* [EXERCISE TEXT]:
=== Section Start ===
# Pit Boss/Smoke Daddy FUBAR



## Airsick (May 20, 2020)

I was unhappy with the 20 degree temp swings on my Pit Boss Pro, so I installed a Smoke Daddy PID controller, fan, and auger, but the setup ran 30 degrees hot with the expensive new parts!  I called Dan and Dennis for help and wound up sending it back for "re-programming."  After installing the new and improved unit today, I tried smoking salmon.  I wanted to start low, so I set the controller to 160.  It climbed up to 187 and wouldn't come down.  I wound up cramming a welding glove under the cover to release some heat and got the temps to within 13 degrees of setpoint, but still hot.  Has anyone else had problems such as this?  I wanted a Savannah controller, but no one had them.


----------



## Smkryng (May 20, 2020)
=== Section End ===
* [YOUR TASKS]:
(1) Write out the stretch of the Pit Boss thread from "## Airsick (May" through "Smkryng (May 20, 2020)".
(2) Continue the Pit Boss thread from the point where it stops.
The entries have no part in this exercise.

* [DATASET ENTRIES]:
=== Section Start ===
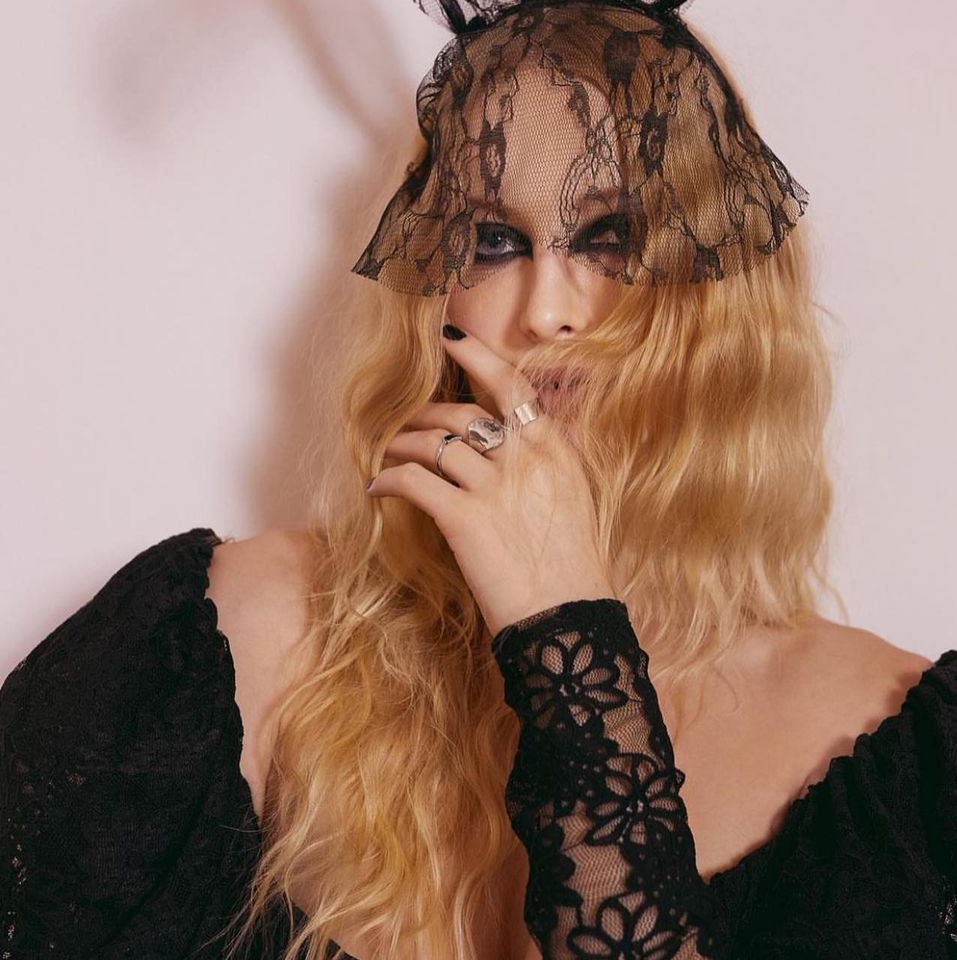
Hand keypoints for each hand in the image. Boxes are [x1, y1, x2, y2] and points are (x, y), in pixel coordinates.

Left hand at [366, 327, 615, 636]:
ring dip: (401, 445)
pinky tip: (378, 489)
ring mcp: (495, 486)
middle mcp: (526, 458)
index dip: (477, 356)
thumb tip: (515, 440)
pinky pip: (414, 482)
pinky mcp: (464, 519)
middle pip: (462, 413)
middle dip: (425, 413)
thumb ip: (546, 463)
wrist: (569, 620)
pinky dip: (390, 481)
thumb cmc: (574, 569)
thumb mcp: (575, 500)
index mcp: (555, 448)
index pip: (511, 385)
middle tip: (405, 421)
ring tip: (385, 453)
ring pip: (432, 443)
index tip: (450, 339)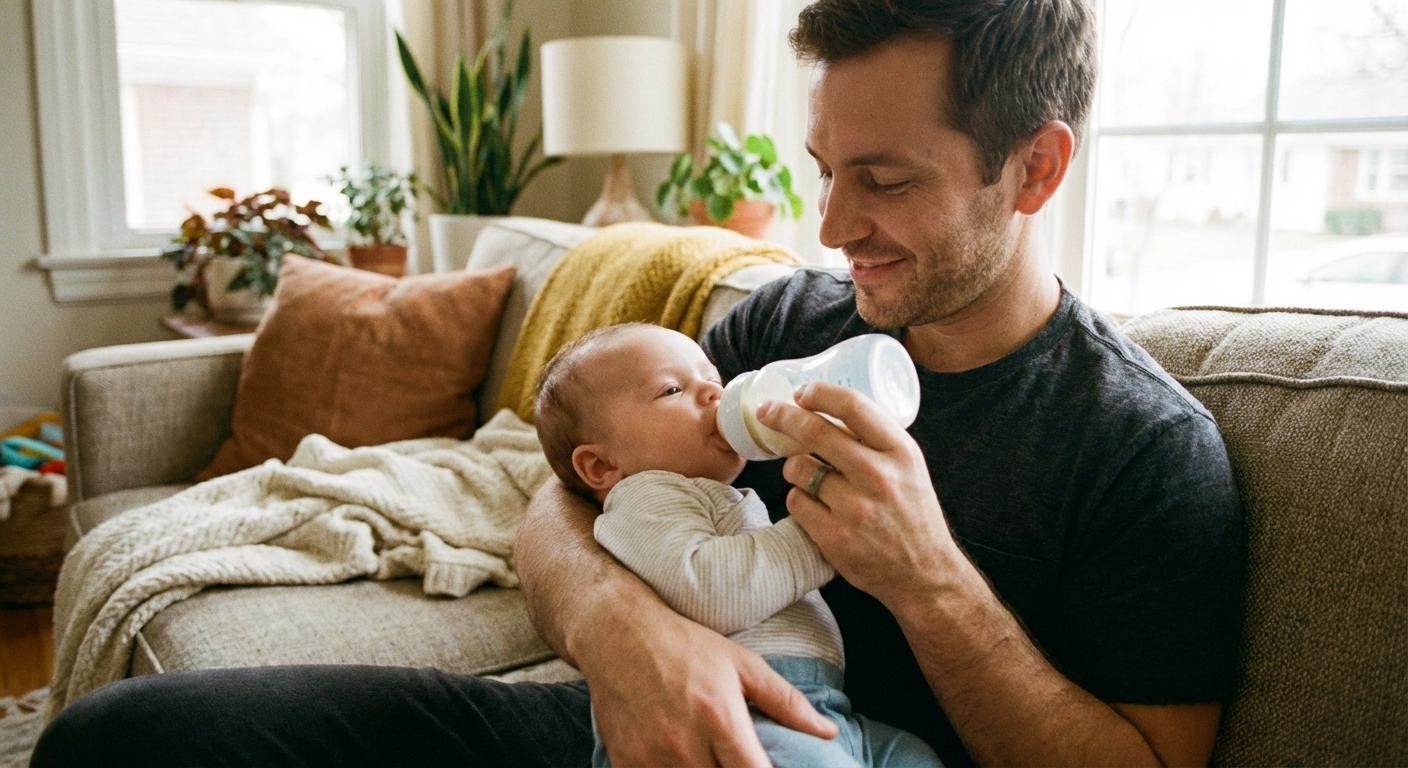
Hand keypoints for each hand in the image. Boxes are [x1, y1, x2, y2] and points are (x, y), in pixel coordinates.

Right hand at [577, 598, 836, 766]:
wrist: (617, 635)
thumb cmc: (686, 646)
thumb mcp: (742, 664)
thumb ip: (787, 702)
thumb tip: (829, 732)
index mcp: (720, 718)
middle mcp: (685, 744)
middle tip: (738, 759)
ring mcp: (651, 758)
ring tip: (713, 758)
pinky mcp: (625, 764)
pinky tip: (682, 760)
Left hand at [755, 381, 956, 606]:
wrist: (924, 572)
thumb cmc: (912, 513)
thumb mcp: (909, 466)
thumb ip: (877, 440)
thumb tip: (829, 409)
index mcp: (900, 452)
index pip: (854, 407)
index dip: (820, 393)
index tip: (801, 392)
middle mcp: (878, 477)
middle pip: (815, 432)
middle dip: (783, 416)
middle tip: (767, 411)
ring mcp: (855, 509)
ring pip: (799, 468)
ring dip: (793, 466)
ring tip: (805, 473)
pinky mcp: (834, 537)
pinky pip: (795, 502)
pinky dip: (798, 499)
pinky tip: (813, 504)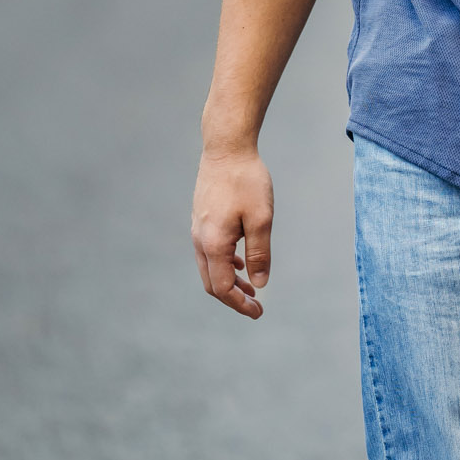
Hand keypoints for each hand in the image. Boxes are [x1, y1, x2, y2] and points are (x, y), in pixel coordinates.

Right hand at [191, 145, 273, 319]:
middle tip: (255, 306)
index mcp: (213, 244)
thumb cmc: (246, 181)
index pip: (222, 288)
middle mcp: (200, 240)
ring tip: (250, 289)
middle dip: (233, 298)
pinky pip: (209, 252)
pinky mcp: (201, 219)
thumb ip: (259, 253)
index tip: (259, 311)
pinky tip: (241, 264)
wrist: (226, 148)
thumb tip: (259, 284)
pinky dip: (224, 265)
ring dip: (229, 282)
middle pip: (212, 283)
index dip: (239, 304)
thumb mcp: (261, 218)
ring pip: (209, 268)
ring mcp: (197, 229)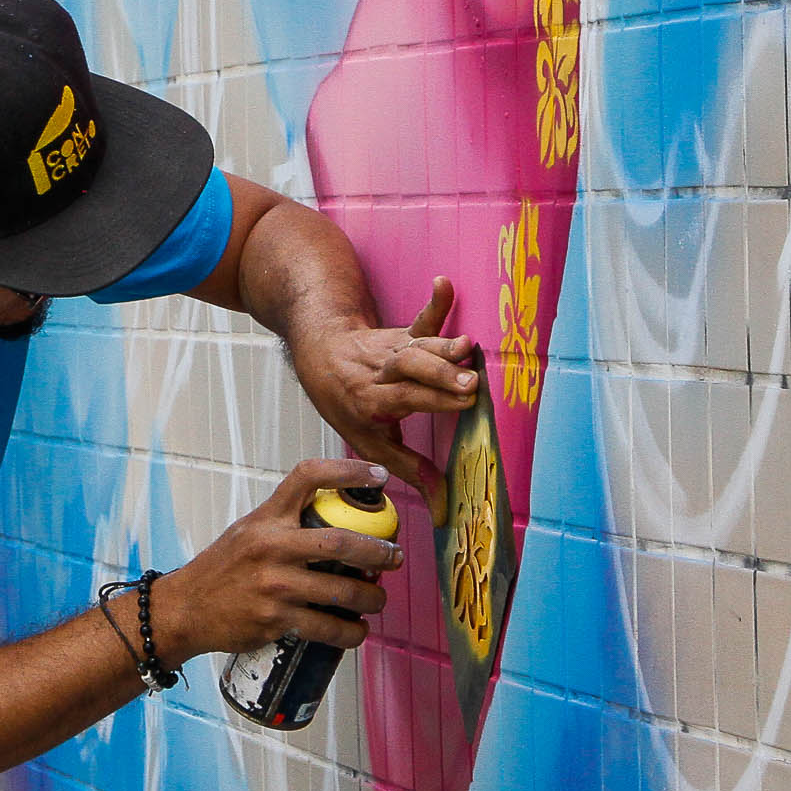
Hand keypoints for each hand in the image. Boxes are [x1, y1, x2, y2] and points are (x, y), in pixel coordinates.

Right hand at [153, 458, 401, 661]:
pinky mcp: (275, 619)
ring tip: (378, 601)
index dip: (348, 472)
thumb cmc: (222, 570)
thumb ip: (285, 525)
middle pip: (341, 541)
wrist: (185, 609)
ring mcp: (274, 584)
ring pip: (343, 590)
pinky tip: (357, 631)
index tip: (379, 477)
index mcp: (266, 518)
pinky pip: (327, 627)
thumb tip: (338, 524)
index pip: (308, 478)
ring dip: (372, 598)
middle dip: (378, 551)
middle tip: (395, 558)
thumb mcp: (248, 533)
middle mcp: (271, 546)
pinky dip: (351, 632)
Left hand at [289, 279, 478, 507]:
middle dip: (439, 375)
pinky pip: (420, 319)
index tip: (465, 404)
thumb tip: (442, 507)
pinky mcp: (402, 334)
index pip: (404, 399)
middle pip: (410, 370)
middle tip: (470, 384)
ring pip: (418, 346)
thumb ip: (408, 469)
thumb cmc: (347, 403)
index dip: (432, 401)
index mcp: (370, 401)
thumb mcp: (368, 441)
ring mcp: (391, 350)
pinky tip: (444, 283)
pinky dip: (435, 302)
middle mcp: (380, 372)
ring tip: (469, 346)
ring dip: (444, 346)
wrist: (321, 353)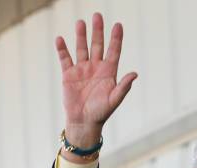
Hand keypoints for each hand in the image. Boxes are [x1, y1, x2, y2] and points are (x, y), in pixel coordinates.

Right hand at [55, 13, 136, 148]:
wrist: (84, 122)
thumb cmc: (101, 113)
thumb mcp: (114, 100)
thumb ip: (123, 86)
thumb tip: (135, 74)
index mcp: (109, 72)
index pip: (114, 51)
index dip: (116, 38)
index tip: (118, 25)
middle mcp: (96, 68)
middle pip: (97, 45)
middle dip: (98, 31)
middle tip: (98, 15)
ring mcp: (82, 70)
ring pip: (81, 48)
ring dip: (81, 36)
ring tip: (81, 22)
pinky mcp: (68, 75)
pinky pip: (65, 59)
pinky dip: (62, 49)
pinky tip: (61, 39)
=== Section End ===
* [ANSWERS TO THE TASKS]:
(1)
## Airsick (May 20, 2020)

I was unhappy with the 20 degree temp swings on my Pit Boss Pro, so I installed a Smoke Daddy PID controller, fan, and auger, but the setup ran 30 degrees hot with the expensive new parts!  I called Dan and Dennis for help and wound up sending it back for "re-programming."  After installing the new and improved unit today, I tried smoking salmon.  I wanted to start low, so I set the controller to 160.  It climbed up to 187 and wouldn't come down.  I wound up cramming a welding glove under the cover to release some heat and got the temps to within 13 degrees of setpoint, but still hot.  Has anyone else had problems such as this?  I wanted a Savannah controller, but no one had them.


----------



## Smkryng (May 20, 2020)

(2)
That really sucks spending that kind of money and not getting the results you were after.  Is there a chance to return and maybe buy the Savannah Stoker? I’ve got the version 4.5 and it is a game changer!


----------



## mike243 (May 21, 2020)

I'm not familiar with that controller ,is there any way to adjust the feed duration manually? not sure why the other parts had to be changed besides the control board, most of this stuff works the same from what I read  . hope you get it worked out, my Masterbuilt electric is the only thing I own that will do lower than 180 without any problems


----------



## Airsick (May 21, 2020)

mike243 said:


> I'm not familiar with that controller ,is there any way to adjust the feed duration manually? not sure why the other parts had to be changed besides the control board, most of this stuff works the same from what I read  . hope you get it worked out, my Masterbuilt electric is the only thing I own that will do lower than 180 without any problems


I might try making a restrictor plate in the hopper to allow fewer pellets into the auger feed chute.


----------



## Airsick (May 21, 2020)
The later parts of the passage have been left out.